BRIEF
Select from the data all lines with the word "actual".

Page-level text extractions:
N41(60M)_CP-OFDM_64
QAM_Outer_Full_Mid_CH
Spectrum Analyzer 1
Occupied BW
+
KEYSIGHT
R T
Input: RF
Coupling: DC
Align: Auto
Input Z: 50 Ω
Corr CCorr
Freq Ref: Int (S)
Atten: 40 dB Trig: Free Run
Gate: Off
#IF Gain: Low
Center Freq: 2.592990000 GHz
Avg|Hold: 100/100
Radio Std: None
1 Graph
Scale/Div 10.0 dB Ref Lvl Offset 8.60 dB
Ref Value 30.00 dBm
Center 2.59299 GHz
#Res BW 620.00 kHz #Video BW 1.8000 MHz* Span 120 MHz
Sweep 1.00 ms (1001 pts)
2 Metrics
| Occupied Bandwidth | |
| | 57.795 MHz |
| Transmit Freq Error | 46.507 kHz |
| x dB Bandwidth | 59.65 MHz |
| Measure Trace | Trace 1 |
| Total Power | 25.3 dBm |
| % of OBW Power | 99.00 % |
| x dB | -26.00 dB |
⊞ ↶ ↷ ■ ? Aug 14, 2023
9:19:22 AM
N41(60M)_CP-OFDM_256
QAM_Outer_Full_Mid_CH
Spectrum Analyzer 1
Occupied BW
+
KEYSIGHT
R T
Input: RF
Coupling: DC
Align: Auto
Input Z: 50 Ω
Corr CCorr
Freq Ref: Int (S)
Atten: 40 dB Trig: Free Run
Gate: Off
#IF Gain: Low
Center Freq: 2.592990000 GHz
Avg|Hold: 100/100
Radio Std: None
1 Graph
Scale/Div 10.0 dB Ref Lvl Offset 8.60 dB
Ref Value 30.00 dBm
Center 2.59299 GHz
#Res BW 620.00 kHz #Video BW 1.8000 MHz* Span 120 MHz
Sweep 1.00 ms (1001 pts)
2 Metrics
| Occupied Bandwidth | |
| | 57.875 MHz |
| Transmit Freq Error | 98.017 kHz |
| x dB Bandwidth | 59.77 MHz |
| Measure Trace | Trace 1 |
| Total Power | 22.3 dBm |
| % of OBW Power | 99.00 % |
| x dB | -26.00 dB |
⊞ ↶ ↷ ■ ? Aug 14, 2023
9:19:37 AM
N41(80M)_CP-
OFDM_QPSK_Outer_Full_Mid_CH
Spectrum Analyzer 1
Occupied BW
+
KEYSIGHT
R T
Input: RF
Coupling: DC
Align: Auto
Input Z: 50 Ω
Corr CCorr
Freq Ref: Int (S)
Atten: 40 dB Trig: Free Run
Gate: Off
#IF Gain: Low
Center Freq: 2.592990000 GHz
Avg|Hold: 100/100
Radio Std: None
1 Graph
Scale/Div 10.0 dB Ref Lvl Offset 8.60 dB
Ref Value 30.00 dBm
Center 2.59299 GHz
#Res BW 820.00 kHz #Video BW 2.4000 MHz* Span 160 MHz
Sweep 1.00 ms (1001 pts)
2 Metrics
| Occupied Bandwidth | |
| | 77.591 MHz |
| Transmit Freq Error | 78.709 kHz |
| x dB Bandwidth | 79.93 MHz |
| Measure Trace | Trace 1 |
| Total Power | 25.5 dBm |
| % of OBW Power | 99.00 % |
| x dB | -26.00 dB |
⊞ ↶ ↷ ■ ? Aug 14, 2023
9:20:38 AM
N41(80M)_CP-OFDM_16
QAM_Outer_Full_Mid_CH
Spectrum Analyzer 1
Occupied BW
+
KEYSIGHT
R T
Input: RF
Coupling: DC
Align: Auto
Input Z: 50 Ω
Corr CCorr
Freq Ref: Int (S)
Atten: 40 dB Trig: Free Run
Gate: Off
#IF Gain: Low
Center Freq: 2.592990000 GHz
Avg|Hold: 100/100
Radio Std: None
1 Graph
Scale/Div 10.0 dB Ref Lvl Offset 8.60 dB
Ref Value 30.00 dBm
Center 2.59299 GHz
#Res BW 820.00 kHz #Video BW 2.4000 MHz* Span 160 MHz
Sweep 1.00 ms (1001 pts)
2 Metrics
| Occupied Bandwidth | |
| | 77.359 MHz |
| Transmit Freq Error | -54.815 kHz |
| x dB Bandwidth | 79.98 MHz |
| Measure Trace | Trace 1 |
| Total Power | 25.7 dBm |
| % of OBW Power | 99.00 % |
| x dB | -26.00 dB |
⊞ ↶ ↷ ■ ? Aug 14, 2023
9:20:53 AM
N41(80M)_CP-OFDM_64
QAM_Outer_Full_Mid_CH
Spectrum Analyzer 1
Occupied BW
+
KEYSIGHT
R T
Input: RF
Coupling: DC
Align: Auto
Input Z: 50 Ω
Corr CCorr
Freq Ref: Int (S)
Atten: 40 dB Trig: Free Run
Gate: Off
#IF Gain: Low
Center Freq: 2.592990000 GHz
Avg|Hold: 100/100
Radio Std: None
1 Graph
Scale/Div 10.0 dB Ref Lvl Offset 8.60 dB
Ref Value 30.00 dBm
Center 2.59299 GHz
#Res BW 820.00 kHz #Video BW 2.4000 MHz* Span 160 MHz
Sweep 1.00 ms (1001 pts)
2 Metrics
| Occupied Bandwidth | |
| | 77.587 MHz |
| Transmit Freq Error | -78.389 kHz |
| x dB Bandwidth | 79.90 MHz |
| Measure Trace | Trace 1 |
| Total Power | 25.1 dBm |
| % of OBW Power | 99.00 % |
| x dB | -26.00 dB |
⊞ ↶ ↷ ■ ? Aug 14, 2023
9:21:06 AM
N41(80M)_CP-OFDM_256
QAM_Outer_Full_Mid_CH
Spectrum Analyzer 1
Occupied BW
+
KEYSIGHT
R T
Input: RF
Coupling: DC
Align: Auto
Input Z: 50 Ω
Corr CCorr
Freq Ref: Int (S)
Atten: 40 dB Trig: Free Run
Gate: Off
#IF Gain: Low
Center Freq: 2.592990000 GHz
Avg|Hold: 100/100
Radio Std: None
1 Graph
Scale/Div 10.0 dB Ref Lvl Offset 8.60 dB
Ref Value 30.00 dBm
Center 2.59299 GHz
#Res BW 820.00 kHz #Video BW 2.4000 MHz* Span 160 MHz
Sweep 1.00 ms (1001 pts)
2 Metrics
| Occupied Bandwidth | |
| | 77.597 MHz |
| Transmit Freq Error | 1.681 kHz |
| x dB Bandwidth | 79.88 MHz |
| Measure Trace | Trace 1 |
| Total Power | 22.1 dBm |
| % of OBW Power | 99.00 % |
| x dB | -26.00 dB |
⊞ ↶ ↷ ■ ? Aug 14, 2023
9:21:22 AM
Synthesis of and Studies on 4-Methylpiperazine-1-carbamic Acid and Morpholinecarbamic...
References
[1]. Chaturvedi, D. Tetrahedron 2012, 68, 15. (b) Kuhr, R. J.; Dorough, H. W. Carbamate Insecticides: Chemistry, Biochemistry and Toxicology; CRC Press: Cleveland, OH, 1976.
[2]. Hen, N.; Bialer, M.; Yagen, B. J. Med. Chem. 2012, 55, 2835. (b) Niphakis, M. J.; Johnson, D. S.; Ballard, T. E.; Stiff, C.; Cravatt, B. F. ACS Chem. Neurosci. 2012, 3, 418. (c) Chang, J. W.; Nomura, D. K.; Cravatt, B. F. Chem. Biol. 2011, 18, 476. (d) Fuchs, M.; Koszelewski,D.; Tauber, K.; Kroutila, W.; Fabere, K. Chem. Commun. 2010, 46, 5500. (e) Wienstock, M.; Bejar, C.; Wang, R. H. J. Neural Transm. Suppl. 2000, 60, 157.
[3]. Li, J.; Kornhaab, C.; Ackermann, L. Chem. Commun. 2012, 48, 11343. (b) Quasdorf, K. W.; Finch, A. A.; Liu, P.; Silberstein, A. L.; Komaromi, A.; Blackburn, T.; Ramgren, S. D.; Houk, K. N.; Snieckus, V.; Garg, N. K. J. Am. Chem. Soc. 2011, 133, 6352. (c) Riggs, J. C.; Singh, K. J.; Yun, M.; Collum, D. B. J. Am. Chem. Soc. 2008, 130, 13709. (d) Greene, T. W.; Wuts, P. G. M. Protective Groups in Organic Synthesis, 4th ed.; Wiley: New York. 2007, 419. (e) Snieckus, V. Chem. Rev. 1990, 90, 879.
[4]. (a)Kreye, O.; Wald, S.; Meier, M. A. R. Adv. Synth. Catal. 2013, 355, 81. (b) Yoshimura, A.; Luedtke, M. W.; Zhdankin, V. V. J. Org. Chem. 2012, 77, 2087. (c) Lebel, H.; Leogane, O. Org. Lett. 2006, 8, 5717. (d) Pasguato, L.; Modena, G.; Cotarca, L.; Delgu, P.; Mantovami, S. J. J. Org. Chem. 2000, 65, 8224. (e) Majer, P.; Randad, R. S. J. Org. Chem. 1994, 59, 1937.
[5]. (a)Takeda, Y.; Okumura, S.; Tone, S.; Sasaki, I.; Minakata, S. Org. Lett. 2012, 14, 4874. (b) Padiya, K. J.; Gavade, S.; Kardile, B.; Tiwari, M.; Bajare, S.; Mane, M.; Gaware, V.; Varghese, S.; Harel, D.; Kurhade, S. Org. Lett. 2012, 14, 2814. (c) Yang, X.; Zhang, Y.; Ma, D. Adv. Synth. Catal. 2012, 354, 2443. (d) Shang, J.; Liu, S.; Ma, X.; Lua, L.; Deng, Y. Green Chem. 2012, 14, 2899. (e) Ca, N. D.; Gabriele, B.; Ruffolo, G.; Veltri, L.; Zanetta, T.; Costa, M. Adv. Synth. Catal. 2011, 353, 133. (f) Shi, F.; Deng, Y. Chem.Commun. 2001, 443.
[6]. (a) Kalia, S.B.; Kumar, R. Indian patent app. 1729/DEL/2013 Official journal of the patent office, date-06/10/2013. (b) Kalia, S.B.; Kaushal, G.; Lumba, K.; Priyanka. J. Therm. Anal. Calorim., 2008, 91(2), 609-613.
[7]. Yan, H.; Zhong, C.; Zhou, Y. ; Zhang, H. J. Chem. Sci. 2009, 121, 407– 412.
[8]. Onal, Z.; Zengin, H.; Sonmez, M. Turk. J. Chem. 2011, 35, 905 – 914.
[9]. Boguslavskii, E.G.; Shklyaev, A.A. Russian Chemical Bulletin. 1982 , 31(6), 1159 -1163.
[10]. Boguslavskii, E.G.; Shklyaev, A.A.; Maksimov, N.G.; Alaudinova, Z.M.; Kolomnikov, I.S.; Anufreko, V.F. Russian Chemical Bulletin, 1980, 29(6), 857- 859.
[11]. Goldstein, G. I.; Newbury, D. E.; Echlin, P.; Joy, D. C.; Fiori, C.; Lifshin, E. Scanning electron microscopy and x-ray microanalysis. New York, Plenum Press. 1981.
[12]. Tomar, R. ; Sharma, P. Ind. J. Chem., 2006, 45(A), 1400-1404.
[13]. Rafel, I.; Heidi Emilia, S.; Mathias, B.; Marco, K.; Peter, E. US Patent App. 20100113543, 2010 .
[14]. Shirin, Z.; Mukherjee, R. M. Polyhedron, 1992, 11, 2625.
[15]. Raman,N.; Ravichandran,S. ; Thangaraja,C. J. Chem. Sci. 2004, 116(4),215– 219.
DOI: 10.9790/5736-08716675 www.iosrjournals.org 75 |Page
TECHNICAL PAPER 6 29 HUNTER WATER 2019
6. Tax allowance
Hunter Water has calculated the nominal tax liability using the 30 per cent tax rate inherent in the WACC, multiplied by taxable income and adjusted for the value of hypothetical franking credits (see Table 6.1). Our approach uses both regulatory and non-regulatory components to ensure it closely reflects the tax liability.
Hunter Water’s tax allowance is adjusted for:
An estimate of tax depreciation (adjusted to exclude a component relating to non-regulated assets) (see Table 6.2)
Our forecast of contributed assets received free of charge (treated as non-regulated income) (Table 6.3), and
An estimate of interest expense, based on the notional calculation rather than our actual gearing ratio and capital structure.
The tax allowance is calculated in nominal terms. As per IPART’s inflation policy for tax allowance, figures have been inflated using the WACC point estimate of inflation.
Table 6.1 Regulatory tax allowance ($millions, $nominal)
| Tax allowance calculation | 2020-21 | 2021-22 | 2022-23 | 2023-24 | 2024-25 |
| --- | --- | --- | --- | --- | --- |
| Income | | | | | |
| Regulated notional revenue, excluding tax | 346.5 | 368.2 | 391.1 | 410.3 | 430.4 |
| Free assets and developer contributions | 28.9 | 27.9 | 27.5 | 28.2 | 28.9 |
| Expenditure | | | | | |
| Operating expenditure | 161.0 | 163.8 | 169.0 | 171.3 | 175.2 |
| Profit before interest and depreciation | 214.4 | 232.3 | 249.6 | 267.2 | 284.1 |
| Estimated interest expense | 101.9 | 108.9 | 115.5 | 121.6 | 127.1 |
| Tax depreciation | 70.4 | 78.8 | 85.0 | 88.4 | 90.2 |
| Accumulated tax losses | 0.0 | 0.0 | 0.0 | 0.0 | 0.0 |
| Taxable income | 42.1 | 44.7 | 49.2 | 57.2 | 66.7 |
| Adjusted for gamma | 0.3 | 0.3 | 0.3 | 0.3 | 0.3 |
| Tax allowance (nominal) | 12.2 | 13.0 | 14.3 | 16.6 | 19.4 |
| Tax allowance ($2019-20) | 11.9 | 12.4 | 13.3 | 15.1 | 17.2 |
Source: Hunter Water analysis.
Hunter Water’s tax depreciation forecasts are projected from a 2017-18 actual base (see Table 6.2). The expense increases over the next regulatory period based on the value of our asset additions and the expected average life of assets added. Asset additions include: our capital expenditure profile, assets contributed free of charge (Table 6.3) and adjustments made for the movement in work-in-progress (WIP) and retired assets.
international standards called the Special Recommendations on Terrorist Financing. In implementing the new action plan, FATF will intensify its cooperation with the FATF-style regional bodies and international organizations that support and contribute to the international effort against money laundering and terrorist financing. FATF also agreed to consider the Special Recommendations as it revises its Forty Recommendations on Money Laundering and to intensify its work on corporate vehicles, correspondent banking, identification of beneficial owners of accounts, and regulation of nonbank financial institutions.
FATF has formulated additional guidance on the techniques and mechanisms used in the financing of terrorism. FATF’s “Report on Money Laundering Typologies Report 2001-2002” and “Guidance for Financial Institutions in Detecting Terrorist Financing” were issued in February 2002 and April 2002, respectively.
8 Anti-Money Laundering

RESULT OF THE TASK
An estimate of interest expense, based on the notional calculation rather than our actual gearing ratio and capital structure.
Hunter Water’s tax depreciation forecasts are projected from a 2017-18 actual base (see Table 6.2). The expense increases over the next regulatory period based on the value of our asset additions and the expected average life of assets added. Asset additions include: our capital expenditure profile, assets contributed free of charge (Table 6.3) and adjustments made for the movement in work-in-progress (WIP) and retired assets.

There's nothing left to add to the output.